Ini menunjukkan bahwa elemen masyarakat yang kontra RUU ini menganggap media sosial sangat efektif digunakan sebagai aspirasi suara atau strategi gerakan untuk mempengaruhi persepsi khalayak masyarakat terkait kebijakan pemerintahan.

Banyak kelompok yang menolak RUU Omnibus Law menggunakan media sosial sebagai manuver gerakan protes mereka.

Tengok saja #GejayanMemanggil memicu demontrasi besar-besaran yang hampir semua elemen masyarakat ikut berpartisipasi. Ditambah pula ada aksi lanjutan dengan

#GejayanMemanggilLagi. Fenomena ini menunjukkan rangkaian awal gerakan masyarakat sipil bisa tercipta melalui seruan di media sosial.

Apalagi, baru-baru ini puluhan pekerja melakukan manuver aksi demontrasi ke beberapa akun media sosial maupun aplikasi chatting WhatsApp pimpinan Badan legislatif (Baleg) DPR. Sekitar 10 ribu buruh mengirimkan pesan penolakan RUU Omnibus Law ke pimpinan baleg DPR, khususnya pada klaster ketenagakerjaan.

Tentu aksi ini merupakan busa jadi kali pertama demontrasi terbesar melalui media yang pernah dilakukan salah satu elemen masyarakat Indonesia. Pola demikian juga dianggap efektif dalam demontrasi karena bisa terhubung langsung ke pihak-pihak bersangkutan.

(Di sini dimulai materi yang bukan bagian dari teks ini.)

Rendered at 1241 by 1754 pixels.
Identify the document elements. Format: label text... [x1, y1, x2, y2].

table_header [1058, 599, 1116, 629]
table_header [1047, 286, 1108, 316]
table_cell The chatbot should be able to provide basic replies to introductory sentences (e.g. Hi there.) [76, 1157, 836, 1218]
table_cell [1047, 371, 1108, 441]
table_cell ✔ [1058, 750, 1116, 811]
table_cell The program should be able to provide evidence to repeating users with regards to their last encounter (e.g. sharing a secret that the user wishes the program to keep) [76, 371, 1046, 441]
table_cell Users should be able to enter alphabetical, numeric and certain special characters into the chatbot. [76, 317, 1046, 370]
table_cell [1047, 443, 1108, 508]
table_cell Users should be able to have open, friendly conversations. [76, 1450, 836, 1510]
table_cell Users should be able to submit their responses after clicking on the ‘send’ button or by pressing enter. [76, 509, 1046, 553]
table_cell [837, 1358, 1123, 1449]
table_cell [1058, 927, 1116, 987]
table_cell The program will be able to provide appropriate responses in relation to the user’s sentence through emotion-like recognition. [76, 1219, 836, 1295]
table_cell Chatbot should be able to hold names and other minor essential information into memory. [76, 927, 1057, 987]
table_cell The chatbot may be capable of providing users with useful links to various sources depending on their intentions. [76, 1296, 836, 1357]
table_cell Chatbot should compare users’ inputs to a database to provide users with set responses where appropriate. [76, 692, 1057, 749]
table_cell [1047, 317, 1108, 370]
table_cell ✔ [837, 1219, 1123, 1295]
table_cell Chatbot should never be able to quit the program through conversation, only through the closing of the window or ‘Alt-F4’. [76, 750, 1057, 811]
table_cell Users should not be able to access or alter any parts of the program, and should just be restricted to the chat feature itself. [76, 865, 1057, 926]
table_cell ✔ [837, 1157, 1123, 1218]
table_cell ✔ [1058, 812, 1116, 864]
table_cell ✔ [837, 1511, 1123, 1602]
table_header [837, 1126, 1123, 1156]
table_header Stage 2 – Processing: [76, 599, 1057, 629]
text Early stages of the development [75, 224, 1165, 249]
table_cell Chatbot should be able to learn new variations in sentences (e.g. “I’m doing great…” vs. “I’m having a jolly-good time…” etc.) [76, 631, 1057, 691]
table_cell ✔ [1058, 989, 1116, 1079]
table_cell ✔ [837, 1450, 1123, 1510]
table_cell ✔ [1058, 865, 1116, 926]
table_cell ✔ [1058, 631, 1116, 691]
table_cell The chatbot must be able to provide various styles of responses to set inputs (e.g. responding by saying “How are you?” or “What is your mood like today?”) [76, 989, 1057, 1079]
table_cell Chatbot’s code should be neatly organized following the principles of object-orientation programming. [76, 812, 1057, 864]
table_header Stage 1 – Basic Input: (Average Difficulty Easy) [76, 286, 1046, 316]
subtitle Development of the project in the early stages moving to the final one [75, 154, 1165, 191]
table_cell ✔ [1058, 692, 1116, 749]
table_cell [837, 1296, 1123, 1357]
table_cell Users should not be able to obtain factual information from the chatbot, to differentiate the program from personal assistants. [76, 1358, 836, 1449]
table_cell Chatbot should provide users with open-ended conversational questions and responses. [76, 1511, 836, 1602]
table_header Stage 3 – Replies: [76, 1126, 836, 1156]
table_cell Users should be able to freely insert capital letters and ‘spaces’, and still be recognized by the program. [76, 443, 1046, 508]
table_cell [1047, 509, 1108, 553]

Tidak harus panas-panasan, teriak-teriak yang terkadang belum tentu bisa komunikasi langsung dengan pihak-pihak yang bersangkutan. Meski begitu, banyak juga kelompok-kelompok yang mengatasnamakan tolak Omnibus Law di media sosial tetapi sebenarnya bertujuan memperkeruh suasana.

Kelompok-kelompok ini memanfaatkan ketidakpahaman masyarakat dengan menyebar disinformasi terkait RUU Omnibus Law.

Singkat kata,media sosial tak boleh dipandang sebelah mata. Pada peristiwa ini, media sosial berhasil menciptakan gerakan massal dengan pola yang baru. Media sosial juga dapat menyulut persepsi masyarakat yang sama.

Kini platform media sosial dapat dijadikan ujung tombak bergulirnya gerakan maupun alternatif gerakan untuk mengangkat isu, menyerukan gerakan, memobilisasi massa hingga membuat perubahan sosial.